Paul Cantor, langjähriger Anglist in Virginia und – das ist die biographische Pointe – einst Schüler von Ludwig von Mises, hat einen lesenswerten Essay hinterlassen: eine Lektüre von Thomas Manns Erzählung Unordnung und frühes Leid (1925) im Licht der österreichischen Inflationstheorie. Manns Geschichte spielt in der Weimarer Hyperinflation, und Cantor zeigt textnah, wie sich die Misessche Analyse in der Alltagswirklichkeit niederschlägt: die Flucht in Sachwerte, die rationierten Eier, der Verfall der Substanz zugunsten des Ersatzes, die Verkürzung der Zeitpräferenz, der Autoritätsverlust der Alten gegenüber den anpassungsfähigeren Jungen. Inflation zerfrisst, so Cantors These, mehr als die Geldbörse – sie zersetzt den Wirklichkeitssinn selbst. Geldentwertung als Realitätsentwertung: „Hyperinflation und Hyperrealität“.

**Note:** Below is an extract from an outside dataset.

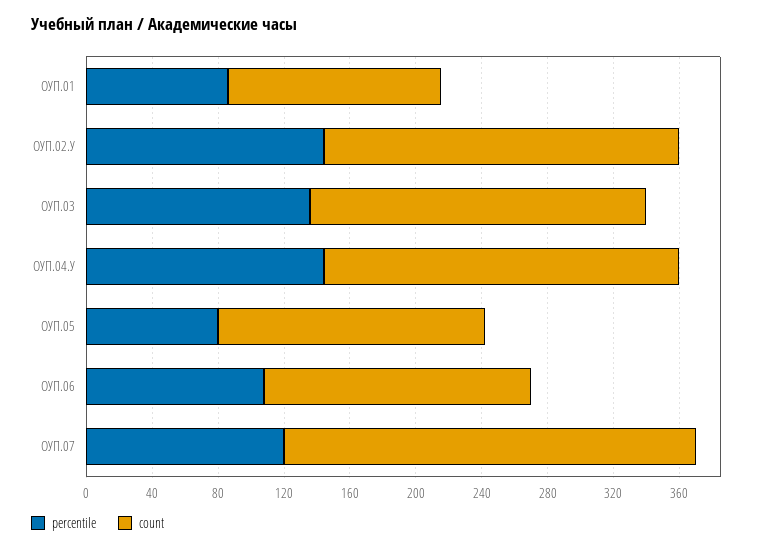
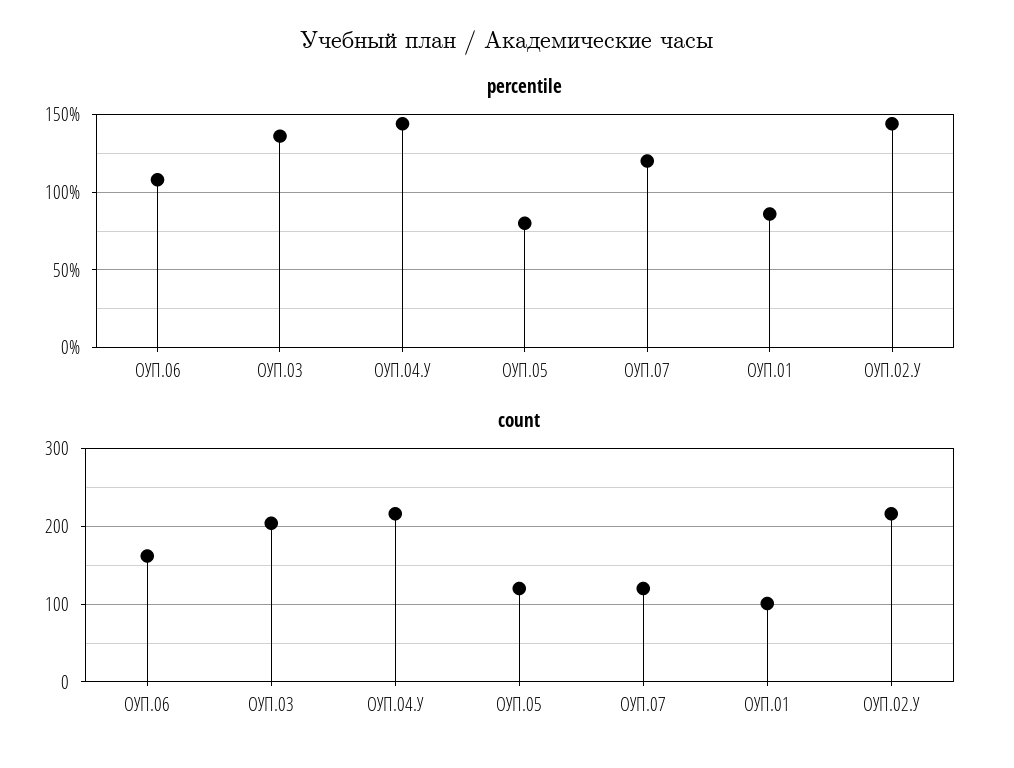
count, ОУП.01: 130 -> 100
count, ОУП.05: 160 -> 120
count, ОУП.07: 250 -> 120

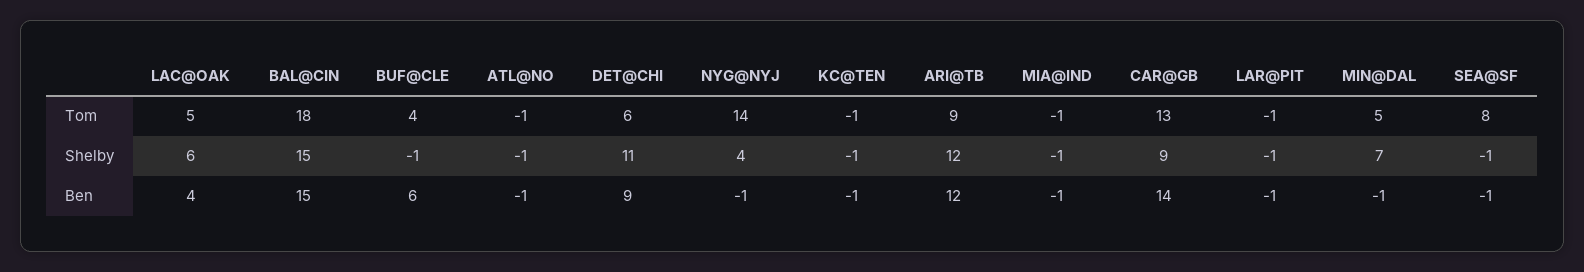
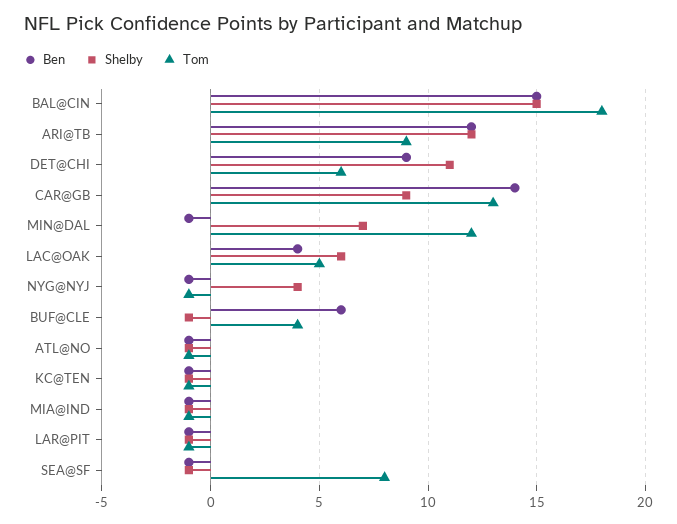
Tom, NYG@NYJ: 14 -> -1
Tom, MIN@DAL: 5 -> 12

Das ist originell und in den besten Passagen brillant. Es ist zugleich, das sei offen gesagt, weitschweifig und ein wenig undiszipliniert. Der eigentliche Ertrag wäre nach zwei Dritteln erreicht; der Bogen von Manns Erzählung über Magritte bis zu Foucault und Derrida ist geistreich, aber überdehnt, und der kämpferische Rahmen – Marxismus als Pensionärsheim abgewirtschafteter Theoretiker – altert nicht gut. Wer den Text liest, sollte ihn als Sprungbrett nehmen, nicht als letztes Wort.